UCB och Biogen rapporterar positiva fas 3-resultat för lupusbehandling – ny studie startar 2024
UCB och Biogen har fått positiva resultat från en fas 3-studie av läkemedlet Dapirolizumab Pegol, som behandlar systemisk lupus erythematosus (SLE), och planerar att starta en ny fas 3-studie under 2024.
UCB and Biogen Announce Positive Topline Results From Phase 3 Study of Dapirolizumab Pegol in Systemic Lupus Erythematosus and are Initiating Second Phase 3 Study in 2024
- Phase 3 PHOENYCS GO study met the primary endpoint demonstrating clinical improvement in moderate-to-severe systemic lupus erythematosus; Clinical improvements were observed among key secondary endpoints measuring disease activity and flares.
- UCB and Biogen are advancing dapirolizumab pegol with the objective to address the unmet medical need for people living with SLE, where there are limited treatment options. SLE is a chronic, debilitating autoimmune disease that affects multiple organ systems and disproportionately affects women.
UCB and Biogen Inc. today announced positive topline results from the Phase 3 PHOENYCS GO study evaluating dapirolizumab pegol, a novel Fc-free anti-CD40L drug candidate, in people living with moderate-to-severe systemic lupus erythematosus (SLE).
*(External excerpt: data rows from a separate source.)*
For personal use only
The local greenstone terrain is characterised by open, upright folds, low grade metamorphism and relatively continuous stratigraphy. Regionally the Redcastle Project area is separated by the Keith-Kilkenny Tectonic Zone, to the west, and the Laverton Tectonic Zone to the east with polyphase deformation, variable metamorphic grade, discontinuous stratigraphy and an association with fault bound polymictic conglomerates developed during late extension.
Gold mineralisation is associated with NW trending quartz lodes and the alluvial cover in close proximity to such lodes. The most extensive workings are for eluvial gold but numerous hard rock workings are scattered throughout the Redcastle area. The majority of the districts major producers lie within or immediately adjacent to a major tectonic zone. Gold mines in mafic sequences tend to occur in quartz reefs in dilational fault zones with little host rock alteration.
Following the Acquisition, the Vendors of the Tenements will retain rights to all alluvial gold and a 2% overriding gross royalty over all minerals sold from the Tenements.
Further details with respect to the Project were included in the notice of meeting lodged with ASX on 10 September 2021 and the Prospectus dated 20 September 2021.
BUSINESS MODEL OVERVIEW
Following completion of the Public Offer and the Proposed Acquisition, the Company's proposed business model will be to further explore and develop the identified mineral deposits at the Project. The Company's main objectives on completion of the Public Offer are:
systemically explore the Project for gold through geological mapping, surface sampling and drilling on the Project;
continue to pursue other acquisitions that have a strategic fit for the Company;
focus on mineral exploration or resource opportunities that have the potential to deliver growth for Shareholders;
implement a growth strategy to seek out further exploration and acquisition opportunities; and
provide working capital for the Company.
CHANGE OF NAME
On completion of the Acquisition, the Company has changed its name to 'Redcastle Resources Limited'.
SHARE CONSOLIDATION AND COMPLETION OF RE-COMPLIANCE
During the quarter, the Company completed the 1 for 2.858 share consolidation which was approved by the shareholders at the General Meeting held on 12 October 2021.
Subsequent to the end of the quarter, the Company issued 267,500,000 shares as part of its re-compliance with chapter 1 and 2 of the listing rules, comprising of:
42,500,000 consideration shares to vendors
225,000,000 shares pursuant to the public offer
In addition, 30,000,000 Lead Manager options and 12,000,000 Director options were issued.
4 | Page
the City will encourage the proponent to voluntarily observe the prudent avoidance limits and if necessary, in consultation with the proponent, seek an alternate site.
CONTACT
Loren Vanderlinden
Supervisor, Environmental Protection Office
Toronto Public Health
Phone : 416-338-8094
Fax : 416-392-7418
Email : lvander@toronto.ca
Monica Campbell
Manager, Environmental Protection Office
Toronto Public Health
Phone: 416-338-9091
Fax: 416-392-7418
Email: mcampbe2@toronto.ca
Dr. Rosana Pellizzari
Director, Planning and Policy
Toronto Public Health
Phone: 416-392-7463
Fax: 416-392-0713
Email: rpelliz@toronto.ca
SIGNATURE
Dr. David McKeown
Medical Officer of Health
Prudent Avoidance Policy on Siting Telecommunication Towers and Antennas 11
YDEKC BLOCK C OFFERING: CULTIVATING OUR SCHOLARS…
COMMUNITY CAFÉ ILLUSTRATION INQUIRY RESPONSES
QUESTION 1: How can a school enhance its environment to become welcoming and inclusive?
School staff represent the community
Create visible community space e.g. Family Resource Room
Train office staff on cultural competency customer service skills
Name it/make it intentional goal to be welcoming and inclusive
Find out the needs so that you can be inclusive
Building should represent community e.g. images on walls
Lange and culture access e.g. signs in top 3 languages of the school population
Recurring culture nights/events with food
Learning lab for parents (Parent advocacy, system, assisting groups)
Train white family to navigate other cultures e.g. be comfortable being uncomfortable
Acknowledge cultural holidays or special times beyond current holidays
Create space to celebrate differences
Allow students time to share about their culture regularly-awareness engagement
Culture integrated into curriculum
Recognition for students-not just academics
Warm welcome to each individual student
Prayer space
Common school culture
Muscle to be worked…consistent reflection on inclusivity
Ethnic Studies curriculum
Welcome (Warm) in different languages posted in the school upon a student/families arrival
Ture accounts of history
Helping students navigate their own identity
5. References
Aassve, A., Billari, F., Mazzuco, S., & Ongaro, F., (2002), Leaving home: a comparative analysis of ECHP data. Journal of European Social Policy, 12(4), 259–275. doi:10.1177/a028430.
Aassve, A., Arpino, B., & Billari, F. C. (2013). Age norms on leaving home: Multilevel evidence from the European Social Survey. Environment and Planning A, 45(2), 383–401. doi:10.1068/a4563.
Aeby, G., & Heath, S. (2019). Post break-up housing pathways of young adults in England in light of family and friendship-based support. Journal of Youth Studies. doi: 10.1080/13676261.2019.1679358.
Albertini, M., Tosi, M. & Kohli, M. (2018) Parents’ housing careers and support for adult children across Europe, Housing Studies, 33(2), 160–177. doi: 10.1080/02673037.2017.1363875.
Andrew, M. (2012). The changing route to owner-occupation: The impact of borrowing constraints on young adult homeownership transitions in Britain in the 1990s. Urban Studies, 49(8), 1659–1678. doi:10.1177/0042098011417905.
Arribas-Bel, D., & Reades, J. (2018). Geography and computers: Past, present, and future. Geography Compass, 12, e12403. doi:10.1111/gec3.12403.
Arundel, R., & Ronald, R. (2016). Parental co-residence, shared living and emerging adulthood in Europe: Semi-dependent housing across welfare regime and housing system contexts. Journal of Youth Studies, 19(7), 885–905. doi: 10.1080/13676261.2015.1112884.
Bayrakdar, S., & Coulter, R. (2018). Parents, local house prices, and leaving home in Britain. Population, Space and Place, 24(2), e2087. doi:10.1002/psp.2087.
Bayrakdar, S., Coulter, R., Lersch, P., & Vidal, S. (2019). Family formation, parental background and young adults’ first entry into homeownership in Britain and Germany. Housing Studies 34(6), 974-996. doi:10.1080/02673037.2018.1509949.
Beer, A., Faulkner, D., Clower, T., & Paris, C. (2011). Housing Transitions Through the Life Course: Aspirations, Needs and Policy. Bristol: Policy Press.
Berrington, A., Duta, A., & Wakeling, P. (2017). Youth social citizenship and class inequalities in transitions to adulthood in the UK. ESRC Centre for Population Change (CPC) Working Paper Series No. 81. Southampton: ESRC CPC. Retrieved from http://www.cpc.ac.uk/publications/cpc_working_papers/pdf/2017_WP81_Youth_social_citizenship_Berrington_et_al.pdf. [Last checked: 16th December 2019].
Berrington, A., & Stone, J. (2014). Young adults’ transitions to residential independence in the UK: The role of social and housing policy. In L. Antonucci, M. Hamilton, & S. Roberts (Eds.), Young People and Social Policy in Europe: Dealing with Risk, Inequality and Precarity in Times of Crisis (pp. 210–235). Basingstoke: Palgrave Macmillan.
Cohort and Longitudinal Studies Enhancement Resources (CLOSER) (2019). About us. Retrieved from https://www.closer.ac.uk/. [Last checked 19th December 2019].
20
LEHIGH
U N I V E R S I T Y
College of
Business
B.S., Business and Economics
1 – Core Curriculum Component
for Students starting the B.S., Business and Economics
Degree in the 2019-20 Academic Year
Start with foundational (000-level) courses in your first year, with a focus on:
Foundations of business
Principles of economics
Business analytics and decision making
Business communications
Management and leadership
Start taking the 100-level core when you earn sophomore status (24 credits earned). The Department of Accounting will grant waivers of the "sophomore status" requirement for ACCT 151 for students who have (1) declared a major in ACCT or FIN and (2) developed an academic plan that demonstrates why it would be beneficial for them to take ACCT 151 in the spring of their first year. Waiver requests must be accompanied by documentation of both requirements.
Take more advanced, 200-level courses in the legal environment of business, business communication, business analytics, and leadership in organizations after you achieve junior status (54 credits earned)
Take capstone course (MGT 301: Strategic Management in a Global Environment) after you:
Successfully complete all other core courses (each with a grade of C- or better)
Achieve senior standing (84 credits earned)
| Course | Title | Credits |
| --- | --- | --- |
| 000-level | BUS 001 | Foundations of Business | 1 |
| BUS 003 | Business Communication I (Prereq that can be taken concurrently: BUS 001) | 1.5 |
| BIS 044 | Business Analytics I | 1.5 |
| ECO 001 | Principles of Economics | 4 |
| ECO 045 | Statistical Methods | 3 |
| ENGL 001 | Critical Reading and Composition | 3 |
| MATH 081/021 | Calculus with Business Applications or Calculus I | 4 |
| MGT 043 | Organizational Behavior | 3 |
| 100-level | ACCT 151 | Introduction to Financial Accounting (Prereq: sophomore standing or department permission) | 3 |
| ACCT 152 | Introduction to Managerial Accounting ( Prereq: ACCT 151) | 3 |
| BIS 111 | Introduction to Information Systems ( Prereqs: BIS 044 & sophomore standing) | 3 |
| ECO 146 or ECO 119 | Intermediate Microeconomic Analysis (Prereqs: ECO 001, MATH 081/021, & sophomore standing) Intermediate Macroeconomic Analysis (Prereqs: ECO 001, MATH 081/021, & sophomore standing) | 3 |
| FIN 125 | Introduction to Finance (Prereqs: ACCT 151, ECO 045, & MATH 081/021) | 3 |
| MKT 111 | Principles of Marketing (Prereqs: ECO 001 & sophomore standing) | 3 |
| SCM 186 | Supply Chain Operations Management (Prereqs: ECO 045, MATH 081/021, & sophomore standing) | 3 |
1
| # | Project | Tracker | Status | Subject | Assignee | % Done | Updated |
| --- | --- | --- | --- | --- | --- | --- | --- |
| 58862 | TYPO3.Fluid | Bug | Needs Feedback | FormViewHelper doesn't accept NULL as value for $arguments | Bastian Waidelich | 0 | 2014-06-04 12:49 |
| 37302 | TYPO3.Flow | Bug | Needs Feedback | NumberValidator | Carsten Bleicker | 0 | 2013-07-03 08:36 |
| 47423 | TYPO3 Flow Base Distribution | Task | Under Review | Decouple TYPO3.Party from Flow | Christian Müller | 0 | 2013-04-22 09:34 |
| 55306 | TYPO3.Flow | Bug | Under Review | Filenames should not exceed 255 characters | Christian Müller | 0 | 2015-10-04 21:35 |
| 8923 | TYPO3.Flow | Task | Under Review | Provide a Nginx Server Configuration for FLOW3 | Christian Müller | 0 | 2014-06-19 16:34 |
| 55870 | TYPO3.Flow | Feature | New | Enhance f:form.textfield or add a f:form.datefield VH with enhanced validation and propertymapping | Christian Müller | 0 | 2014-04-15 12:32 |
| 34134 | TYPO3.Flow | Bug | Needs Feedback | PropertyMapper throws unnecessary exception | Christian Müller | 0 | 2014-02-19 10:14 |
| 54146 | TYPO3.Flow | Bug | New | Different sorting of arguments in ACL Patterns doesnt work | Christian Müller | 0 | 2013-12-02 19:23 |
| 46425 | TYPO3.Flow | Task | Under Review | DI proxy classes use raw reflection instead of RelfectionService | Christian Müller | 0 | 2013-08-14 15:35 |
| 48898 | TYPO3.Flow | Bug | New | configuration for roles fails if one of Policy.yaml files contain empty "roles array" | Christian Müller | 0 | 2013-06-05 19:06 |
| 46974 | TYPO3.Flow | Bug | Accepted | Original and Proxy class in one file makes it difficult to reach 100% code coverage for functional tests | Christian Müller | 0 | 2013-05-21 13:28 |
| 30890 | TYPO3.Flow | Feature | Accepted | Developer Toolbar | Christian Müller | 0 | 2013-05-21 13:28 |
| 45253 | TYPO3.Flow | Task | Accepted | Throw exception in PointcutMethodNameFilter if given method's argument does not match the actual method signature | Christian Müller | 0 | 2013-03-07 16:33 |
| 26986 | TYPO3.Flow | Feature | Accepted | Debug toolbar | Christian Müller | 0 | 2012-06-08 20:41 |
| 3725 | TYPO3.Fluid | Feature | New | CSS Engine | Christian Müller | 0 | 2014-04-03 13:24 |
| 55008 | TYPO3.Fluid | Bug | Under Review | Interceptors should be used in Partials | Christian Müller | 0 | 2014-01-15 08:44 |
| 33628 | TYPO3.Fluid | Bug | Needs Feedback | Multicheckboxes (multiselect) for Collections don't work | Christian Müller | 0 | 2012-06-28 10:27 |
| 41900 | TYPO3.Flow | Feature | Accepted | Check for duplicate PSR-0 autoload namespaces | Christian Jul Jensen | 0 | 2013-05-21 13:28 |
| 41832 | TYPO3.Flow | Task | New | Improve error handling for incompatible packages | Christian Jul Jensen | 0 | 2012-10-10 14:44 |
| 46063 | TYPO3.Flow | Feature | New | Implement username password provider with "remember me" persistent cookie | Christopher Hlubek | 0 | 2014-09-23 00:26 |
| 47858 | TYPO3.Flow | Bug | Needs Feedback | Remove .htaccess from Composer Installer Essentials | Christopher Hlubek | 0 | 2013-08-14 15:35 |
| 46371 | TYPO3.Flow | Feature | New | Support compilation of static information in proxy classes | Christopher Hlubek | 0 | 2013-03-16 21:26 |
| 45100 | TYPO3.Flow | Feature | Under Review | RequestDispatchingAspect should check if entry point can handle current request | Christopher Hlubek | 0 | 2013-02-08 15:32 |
Dapirolizumab pegol, in addition to standard-of-care (SOC) treatment, met the primary endpoint to demonstrate greater improvement of moderate-to-severe disease activity as assessed by achievement of British Isles Lupus Assessment Group (BILAG)-based Composite Lupus Assessment (BICLA) after 48 weeks versus placebo in addition to SOC. Clinical improvements were observed among key secondary endpoints measuring disease activity and flares.
The safety profile of dapirolizumab pegol was generally consistent with previous studies and with that expected in study participants with systemic lupus erythematosus receiving an immunomodulator.
Based on the outcome of the PHOENYCS GO study, UCB and Biogen are initiating a second Phase 3 trial of dapirolizumab pegol in 2024, PHOENYCS FLY. Participants from the PHOENYCS GO study will continue to be followed in a long-term open-label study.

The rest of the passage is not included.